New York City’s fabled movie rental chain, Kim’s Video, shuttered its downtown locations throughout the early-to-mid aughts, offering an early warning sign that the cinema as we once knew it was dying, or at least migrating to other formats.

The chain’s disappearance left an open wound among lower Manhattan film buffs, stranding Kim’s hundreds of thousands of members without a good place — any place, actually — to rent movies, while leaving behind a collection of 55,000 VHS tapes and DVDs that encompassed everything from horror flicks like C.H.U.D. to the complete works of Paul Morrissey to bootleg copies of Jean-Luc Godard’s Histoire(s) du cinéma.   

Kim’s Video

The Bottom Line

A movie buff’s acte de résistance.

What happened to Kim’s treasure trove of films remained a mystery for quite some time, with occasional stories popping up — including a long-form Village Voice piece by movie critic and podcaster Karina Longworth (You Must Remember This) — explaining that the chain’s massive video collection was packed into a shipping container and relocated to Sicily, of all places.

In the documentary Kim’s Video, premiering in Sundance’s NEXT sidebar, director-partners Ashley Sabin and David Redmon (Girl Model) elucidate some, if not all, of the enigmas behind the Kim’s saga, offering up a freewheeling investigation that’s both a cinephile’s homage and an amateur heist flick, stirring up old controversies while creating a new one. It’s a fun watch for those lucky enough to have known Kim’s when it was around, but could also interest anyone concerned by the fate of an institution that was to NYC what the Cinémathèque once was to Paris, providing budding filmmakers with a place to congregate (and, in Kim’s case, to work for low wages) while dipping into a bottomless well of movie history.

Some of those former employees-turned-auteurs, including directors Robert Greene (Procession) and Alex Ross Perry (Listen Up Philip) and cinematographer Sean Price Williams (Good Time), are interviewed in the doc, which at first plays out like a fairly standard exposé. We learn how the chain was founded in 1987 on the Lower East Side by Yongman Kim, an ambitious and somewhat shady Korean immigrant who started off in the dry cleaning business and pivoted to video stores when he realized there was a demand for rare, underground and imported VHS tapes in the neighborhood.

He soon expanded to five other locations in the city and a collection that contained literally every movie Kim could put his hands on. This included foreign films he would bootleg from cassettes loaned to him by international embassies uptown, prompting the FBI to raid Kim’s stores several times in order to seize the tapes, only for Kim to dub them all over again.
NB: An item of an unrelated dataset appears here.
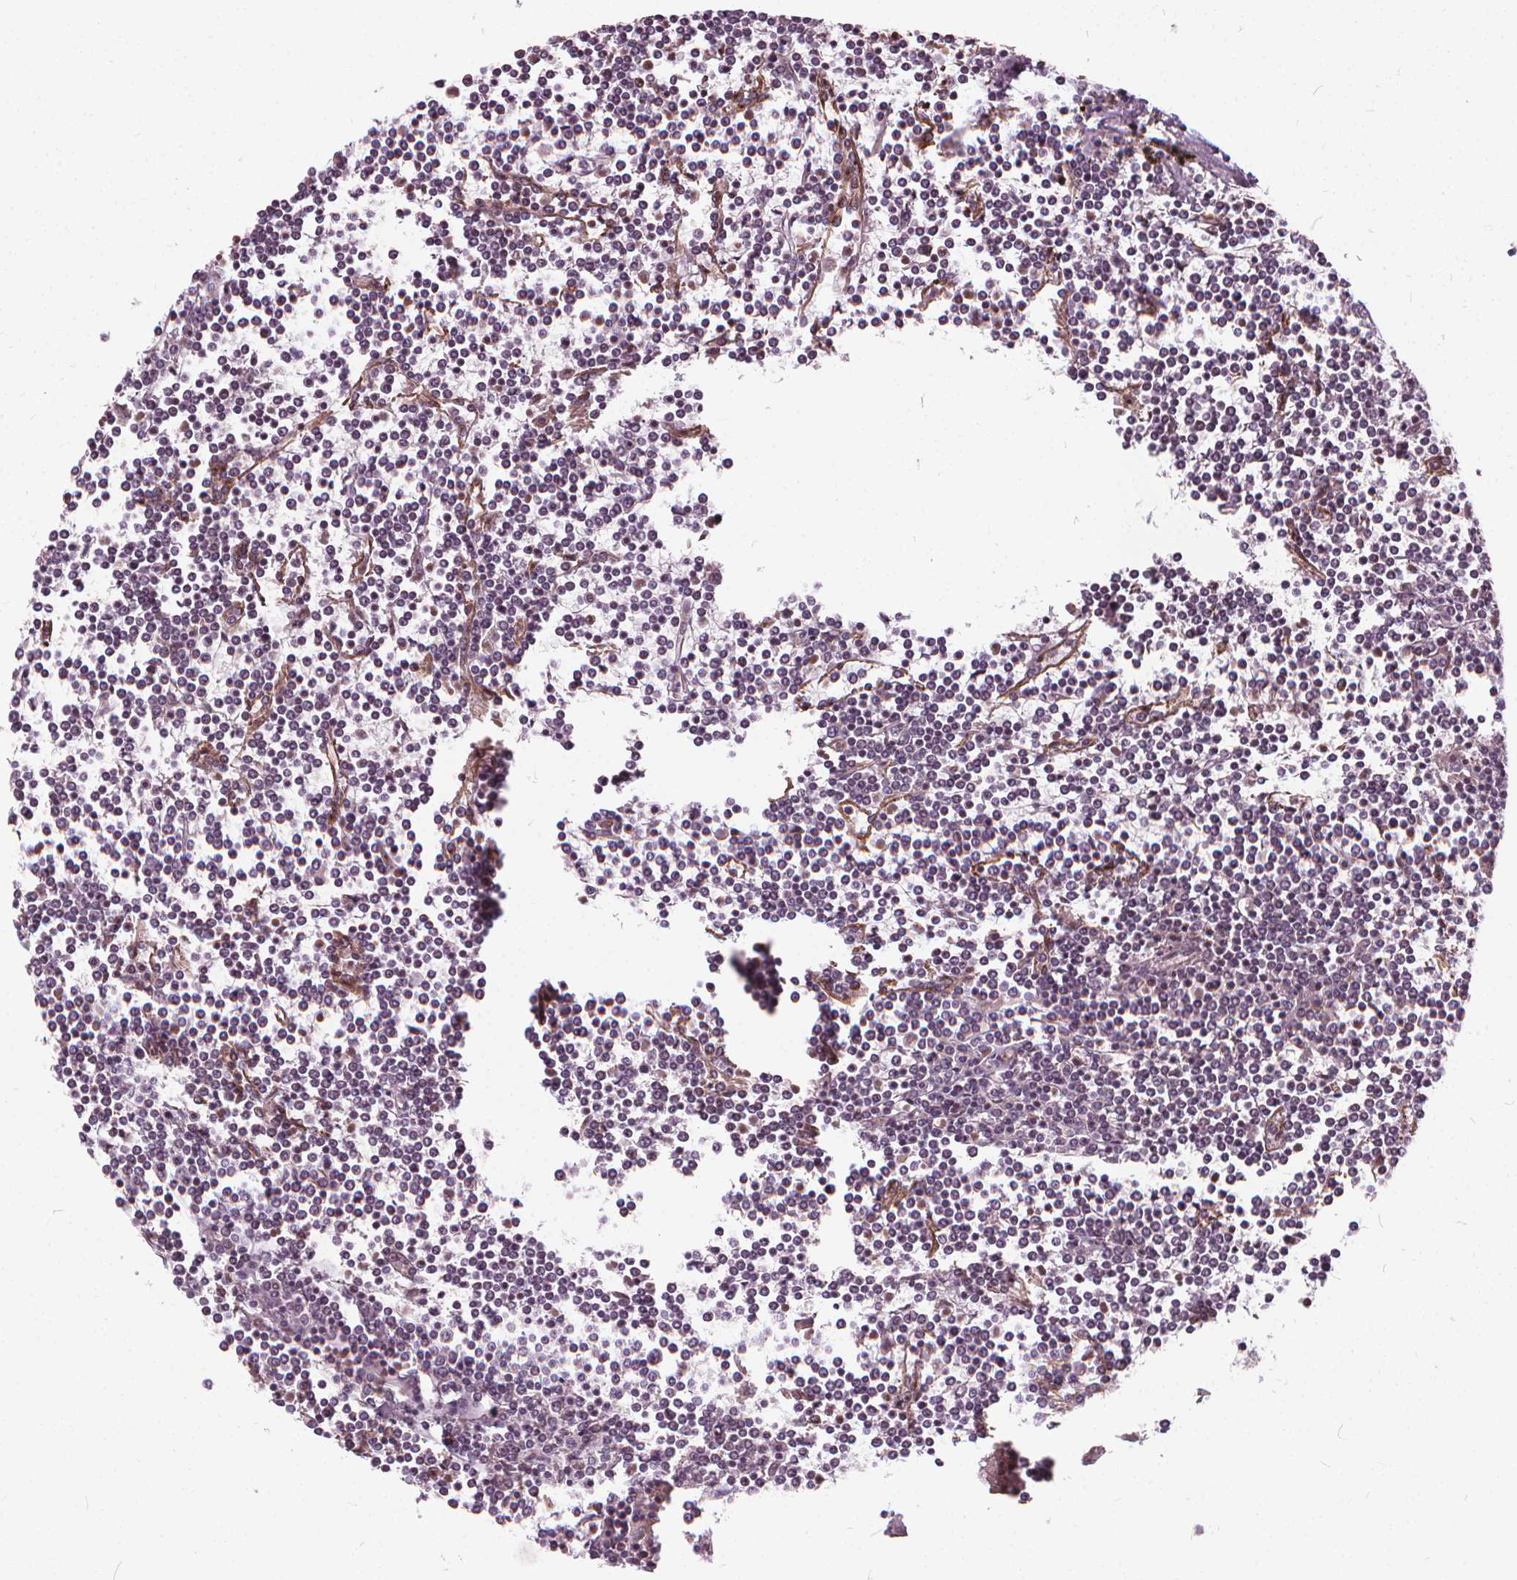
{"staining": {"intensity": "negative", "quantity": "none", "location": "none"}, "tissue": "lymphoma", "cell_type": "Tumor cells", "image_type": "cancer", "snomed": [{"axis": "morphology", "description": "Malignant lymphoma, non-Hodgkin's type, Low grade"}, {"axis": "topography", "description": "Spleen"}], "caption": "Tumor cells show no significant protein expression in malignant lymphoma, non-Hodgkin's type (low-grade). (DAB (3,3'-diaminobenzidine) IHC, high magnification).", "gene": "INPP5E", "patient": {"sex": "female", "age": 19}}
What made Kim’s Video so legendary was indeed this very downtown punk approach to cinema — where the legality of what you were renting wasn’t always certain, where the early shorts of Alain Resnais sat on shelves nearby cult items like Frank Henenlotter’s Brain Damage and the films of transgressive artist Nick Zedd, and where snobby clerks would practically spit on you if you asked for something that wasn’t in their canon.

All of this serves as background for what Sabin and Redmon are really after, which is to try and understand why, after closing his last location in 2008, Kim decided to donate the entirety of his collection to the tiny Sicilian city of Salemi (population just under 11,000), where it was meant to be turned into some kind of Kim’s archive/lending library.
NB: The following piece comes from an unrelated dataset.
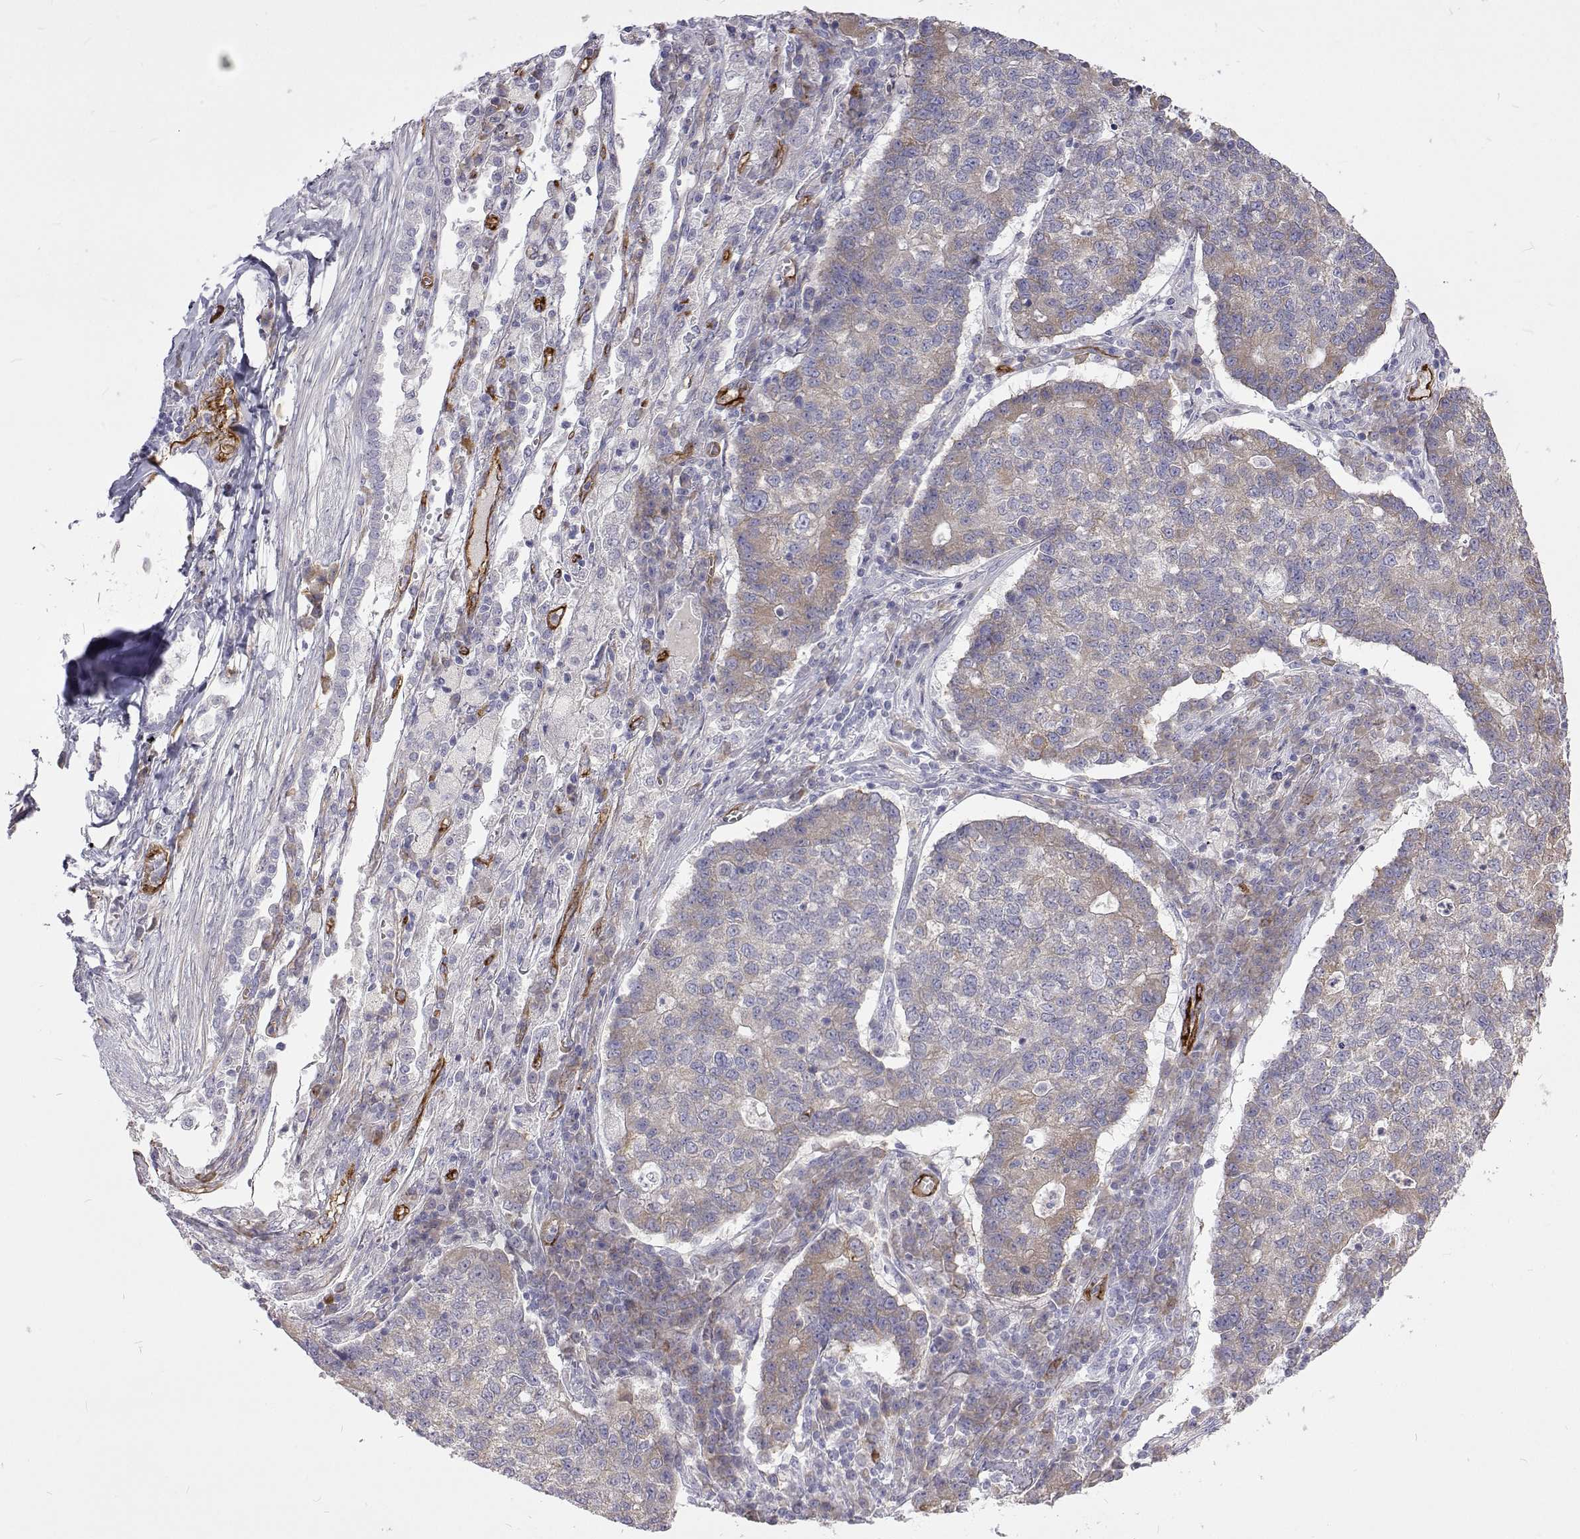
{"staining": {"intensity": "weak", "quantity": "<25%", "location": "cytoplasmic/membranous"}, "tissue": "lung cancer", "cell_type": "Tumor cells", "image_type": "cancer", "snomed": [{"axis": "morphology", "description": "Adenocarcinoma, NOS"}, {"axis": "topography", "description": "Lung"}], "caption": "An image of lung cancer stained for a protein demonstrates no brown staining in tumor cells.", "gene": "NPR3", "patient": {"sex": "male", "age": 57}}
This, alas, never happened, and the directors travel all the way to Sicily to get to the bottom of things, chasing down dubious Italian politicians — including TV art critic and Silvio Berlusconi crony Vittorio Sgarbi — while nearly getting chased out of town. Through much harassing, all of it done in broken Italian or with the help of a translator, they wind up uncovering a story that plays out like a low-budget caper, replete with corruption, slippery personalities, missing cash and one actual robbery.

Until the end, Yongman Kim and his Sicilian partners remain elusive about the deal they made, and you’ve got to give the filmmakers credit for not only exposing much of what went down, but also attempting to save the fated video collection in the process. Less successful are the countless references they use to illustrate the action, cutting in clips from La Dolce Vita, Blow-Up, The Conversation, Blue Velvet and other classics in a very literal manner, as if to prove that they too are bona fide Kim’s devotees.

Their inquiry ultimately leads to a happy ending that hardcore film buffs are no doubt grateful for, but there’s another question surrounding Kim’s disappearance that remains more or less unexplored: Saving Kim’s may benefit New Yorkers still longing for its snarky employees and photocopied cassette jackets, but what does it say about the general state of cinema when such a place feels more like a museum than somewhere people go to get their movies, if they’re still getting movies at all?

Many cinephiles are nostalgics at heart, and the story of how Kim’s Video was founded, lost and eventually found again seems to reflect a greater story about how the cinema, whether consisting of Palme d’Or winners or Z-grade slashers, has been pushed to the margins of popular culture — to be fondly remembered in documentaries like this.